Noosphere89 comments on eggsyntax’s Shortform

Noosphere89 17 Sep 2024 15:20 UTC
2 points
0

Again, it’s unambiguously doing search

This is the big takeaway here, and my main takeaway is that search is a notable capabilities improvement on it’s own, but still needs compute scaling to get better results.

But the other takeaway is that based on it’s performance in several benchmarks, I think that it turns out that adding search was way easier than Francois Chollet thought it would, and it’s looking like the compute and data are the hard parts of getting intelligence into LLMs, not the search and algorithm parts.

This is just another point on the trajectory of LLMs being more and more general reasoners, and not just memorizing their training data.
- eggsyntax 17 Sep 2024 15:36 UTC
  7 points
  0
  Parent
  I was just amused to see a tweet from Subbarao Kambhampati in which he essentially speculates that o1 is doing search and planning in a way similar to AlphaGo...accompanied by a link to his ‘LLMs Can’t Plan’ paper.
  I think we’re going to see some goalpost-shifting from a number of people in the ‘LLMs can’t reason’ camp.
  - Noosphere89 17 Sep 2024 15:54 UTC
    2 points
    0
    Parent
    I agree with this, and I think that o1 is clearly a case where a lot of people will try to shift the goalposts even as AI gets more and more capable and runs more and more of the economy.
    
    It’s looking like the hard part isn’t the algorithmic or data parts, but the compute part of AI.
- cubefox 17 Sep 2024 16:27 UTC
  2 points
  1
  Parent
  
  This is the first model where we have strong evidence that the LLM is actually reasoning/generalizing and not just memorizing it’s data.
  
  Really?
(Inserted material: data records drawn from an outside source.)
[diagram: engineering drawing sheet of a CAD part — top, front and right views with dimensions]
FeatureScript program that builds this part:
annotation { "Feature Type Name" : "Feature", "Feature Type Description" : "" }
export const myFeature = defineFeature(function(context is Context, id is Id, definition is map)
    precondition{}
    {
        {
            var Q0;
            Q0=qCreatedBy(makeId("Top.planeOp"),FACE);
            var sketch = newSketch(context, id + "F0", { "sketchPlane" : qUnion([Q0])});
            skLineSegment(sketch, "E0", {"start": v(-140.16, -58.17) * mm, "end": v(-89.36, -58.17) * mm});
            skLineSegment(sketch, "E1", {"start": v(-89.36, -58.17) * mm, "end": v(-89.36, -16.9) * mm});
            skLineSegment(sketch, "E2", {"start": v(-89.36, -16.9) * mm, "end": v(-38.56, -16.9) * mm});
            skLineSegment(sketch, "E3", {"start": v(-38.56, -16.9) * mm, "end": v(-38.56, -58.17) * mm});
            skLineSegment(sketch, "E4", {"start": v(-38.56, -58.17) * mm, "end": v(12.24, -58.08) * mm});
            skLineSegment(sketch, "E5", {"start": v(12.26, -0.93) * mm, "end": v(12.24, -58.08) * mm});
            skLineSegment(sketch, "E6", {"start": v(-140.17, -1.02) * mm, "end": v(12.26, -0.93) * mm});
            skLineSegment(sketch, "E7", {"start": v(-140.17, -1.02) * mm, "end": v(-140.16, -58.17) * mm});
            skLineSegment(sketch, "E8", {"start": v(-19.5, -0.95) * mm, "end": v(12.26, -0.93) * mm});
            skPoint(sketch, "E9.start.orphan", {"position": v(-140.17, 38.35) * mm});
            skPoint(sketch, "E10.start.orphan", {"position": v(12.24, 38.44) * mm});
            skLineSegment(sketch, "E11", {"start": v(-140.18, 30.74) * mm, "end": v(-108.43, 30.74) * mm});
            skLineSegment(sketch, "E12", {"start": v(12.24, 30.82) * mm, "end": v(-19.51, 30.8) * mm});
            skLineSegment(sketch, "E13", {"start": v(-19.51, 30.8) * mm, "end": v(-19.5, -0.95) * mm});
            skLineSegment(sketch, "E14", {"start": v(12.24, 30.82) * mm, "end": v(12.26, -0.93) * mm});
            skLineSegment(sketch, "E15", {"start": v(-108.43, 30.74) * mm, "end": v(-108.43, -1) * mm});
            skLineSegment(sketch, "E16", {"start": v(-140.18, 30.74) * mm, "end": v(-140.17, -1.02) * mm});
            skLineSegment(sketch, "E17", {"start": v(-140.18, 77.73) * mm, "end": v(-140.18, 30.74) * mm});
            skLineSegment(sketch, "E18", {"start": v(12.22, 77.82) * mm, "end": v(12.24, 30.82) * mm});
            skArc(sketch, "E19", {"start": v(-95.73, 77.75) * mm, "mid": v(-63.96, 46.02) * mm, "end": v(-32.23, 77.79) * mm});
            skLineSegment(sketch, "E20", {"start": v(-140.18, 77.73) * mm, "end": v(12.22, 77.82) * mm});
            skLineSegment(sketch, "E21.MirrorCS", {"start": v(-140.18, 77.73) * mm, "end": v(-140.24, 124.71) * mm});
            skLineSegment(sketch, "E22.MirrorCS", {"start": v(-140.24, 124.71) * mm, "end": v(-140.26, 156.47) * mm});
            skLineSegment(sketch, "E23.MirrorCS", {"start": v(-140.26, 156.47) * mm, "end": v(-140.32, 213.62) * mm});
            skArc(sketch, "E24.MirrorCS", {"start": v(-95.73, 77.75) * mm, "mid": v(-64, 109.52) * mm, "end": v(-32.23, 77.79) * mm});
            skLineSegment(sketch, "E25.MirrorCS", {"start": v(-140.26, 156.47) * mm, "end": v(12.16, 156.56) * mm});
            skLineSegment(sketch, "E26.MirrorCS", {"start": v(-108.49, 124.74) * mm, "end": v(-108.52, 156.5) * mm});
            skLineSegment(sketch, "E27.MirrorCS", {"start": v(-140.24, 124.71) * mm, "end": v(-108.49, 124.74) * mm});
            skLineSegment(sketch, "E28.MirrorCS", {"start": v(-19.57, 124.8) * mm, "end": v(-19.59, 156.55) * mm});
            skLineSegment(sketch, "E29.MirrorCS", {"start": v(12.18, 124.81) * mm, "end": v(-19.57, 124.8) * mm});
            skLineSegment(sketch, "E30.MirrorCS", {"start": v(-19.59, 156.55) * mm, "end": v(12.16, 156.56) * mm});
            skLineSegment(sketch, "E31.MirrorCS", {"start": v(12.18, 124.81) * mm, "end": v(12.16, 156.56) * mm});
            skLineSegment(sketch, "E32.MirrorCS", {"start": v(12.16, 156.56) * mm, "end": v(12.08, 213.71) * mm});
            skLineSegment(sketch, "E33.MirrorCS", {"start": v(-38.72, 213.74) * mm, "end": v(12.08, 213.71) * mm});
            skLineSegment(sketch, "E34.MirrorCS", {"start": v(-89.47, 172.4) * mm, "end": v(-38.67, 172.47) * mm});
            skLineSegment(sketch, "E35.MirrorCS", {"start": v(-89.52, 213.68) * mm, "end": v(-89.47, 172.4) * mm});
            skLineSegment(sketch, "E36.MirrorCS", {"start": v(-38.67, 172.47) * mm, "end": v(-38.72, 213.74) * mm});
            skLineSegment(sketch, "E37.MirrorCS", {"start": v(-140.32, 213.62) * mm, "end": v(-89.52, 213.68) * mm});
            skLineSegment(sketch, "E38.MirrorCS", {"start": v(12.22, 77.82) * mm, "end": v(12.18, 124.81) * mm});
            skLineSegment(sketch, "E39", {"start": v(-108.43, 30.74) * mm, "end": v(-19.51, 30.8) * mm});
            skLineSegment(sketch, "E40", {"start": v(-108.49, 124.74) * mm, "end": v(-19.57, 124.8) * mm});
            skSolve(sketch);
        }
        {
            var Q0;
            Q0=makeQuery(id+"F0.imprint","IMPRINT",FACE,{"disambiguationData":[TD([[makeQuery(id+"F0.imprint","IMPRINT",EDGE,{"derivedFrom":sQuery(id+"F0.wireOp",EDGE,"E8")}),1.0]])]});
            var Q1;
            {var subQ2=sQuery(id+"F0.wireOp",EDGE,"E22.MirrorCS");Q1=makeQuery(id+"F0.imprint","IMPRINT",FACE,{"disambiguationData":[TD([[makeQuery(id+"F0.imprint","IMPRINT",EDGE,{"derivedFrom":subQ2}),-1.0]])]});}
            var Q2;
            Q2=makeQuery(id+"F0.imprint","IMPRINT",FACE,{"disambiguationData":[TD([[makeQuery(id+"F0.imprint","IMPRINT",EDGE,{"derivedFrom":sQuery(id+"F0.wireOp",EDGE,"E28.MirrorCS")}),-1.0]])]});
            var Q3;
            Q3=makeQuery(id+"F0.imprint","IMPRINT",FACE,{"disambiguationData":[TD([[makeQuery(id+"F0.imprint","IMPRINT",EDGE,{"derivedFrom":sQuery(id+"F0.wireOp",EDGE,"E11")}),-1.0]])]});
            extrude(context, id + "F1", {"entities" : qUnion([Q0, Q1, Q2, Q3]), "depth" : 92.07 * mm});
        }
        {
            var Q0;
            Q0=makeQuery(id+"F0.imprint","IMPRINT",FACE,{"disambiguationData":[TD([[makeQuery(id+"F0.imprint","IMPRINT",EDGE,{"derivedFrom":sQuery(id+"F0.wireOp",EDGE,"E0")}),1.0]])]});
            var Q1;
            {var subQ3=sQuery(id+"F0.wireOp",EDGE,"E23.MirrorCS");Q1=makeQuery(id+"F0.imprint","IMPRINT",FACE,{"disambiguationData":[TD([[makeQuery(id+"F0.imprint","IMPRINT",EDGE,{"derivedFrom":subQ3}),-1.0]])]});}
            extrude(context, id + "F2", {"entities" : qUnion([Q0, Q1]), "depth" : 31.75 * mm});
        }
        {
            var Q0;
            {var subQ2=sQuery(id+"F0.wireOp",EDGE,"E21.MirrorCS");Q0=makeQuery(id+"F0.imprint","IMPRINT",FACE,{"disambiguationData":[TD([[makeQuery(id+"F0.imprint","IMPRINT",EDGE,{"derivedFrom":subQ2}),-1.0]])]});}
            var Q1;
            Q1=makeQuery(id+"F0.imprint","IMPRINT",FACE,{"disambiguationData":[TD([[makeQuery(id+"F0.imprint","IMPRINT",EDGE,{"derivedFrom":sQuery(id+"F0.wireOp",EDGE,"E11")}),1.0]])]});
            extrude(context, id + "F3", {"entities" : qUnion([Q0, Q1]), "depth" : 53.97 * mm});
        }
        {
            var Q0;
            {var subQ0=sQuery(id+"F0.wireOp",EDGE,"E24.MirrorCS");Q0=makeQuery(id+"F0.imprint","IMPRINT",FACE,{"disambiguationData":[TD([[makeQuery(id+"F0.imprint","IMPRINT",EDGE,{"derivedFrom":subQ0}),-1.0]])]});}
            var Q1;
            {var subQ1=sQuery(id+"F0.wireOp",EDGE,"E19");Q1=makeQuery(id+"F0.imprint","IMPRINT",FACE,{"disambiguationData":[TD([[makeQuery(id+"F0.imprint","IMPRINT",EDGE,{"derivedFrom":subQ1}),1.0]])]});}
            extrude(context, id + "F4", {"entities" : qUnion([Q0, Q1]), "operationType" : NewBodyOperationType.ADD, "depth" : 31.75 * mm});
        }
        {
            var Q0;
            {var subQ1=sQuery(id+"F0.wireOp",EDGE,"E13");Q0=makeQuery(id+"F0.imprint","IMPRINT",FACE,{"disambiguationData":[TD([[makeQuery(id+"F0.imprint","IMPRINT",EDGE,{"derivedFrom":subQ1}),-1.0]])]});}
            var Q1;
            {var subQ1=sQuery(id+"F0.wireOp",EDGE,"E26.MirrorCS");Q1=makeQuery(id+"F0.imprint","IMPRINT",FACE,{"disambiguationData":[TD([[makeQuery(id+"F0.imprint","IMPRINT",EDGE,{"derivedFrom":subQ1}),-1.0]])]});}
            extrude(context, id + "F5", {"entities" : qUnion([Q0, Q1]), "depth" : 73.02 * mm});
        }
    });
There were many examples where even GPT-3 solved simple logic problems which couldn’t be explained with having the solution memorized. The effectiveness of chain of thought prompting was discovered when GPT-3 was current. GPT-4 could do fairly advanced math problems, explain jokes etc.
  
  The o1-preview model exhibits a substantive improvement in CoT reasoning, but arguably not something fundamentally different.
  - Noosphere89 17 Sep 2024 16:28 UTC
    2 points
    0
    Parent
    True enough, and I should probably rewrite the claim.
    
    Though what was the logic problem that was solved without memorization.
    - cubefox 17 Sep 2024 16:43 UTC
      2 points
      0
      Parent
      I don’t remember exactly, but there were debates (e.g. involving Gary Marcus) on whether GPT-3 was merely a stochastic parrot or not, based on various examples. The consensus here was that it wasn’t. For one, if it was all just memorization, then CoT prompting wouldn’t have provided any improvement, since CoT imitates natural language reasoning, not a memorization technique.
      - Noosphere89 17 Sep 2024 16:46 UTC
        2 points
        0
        Parent
        Yeah, it’s looking like GPT-o1 is just quantitatively better at generalizing compared to GPT-3, not qualitatively better.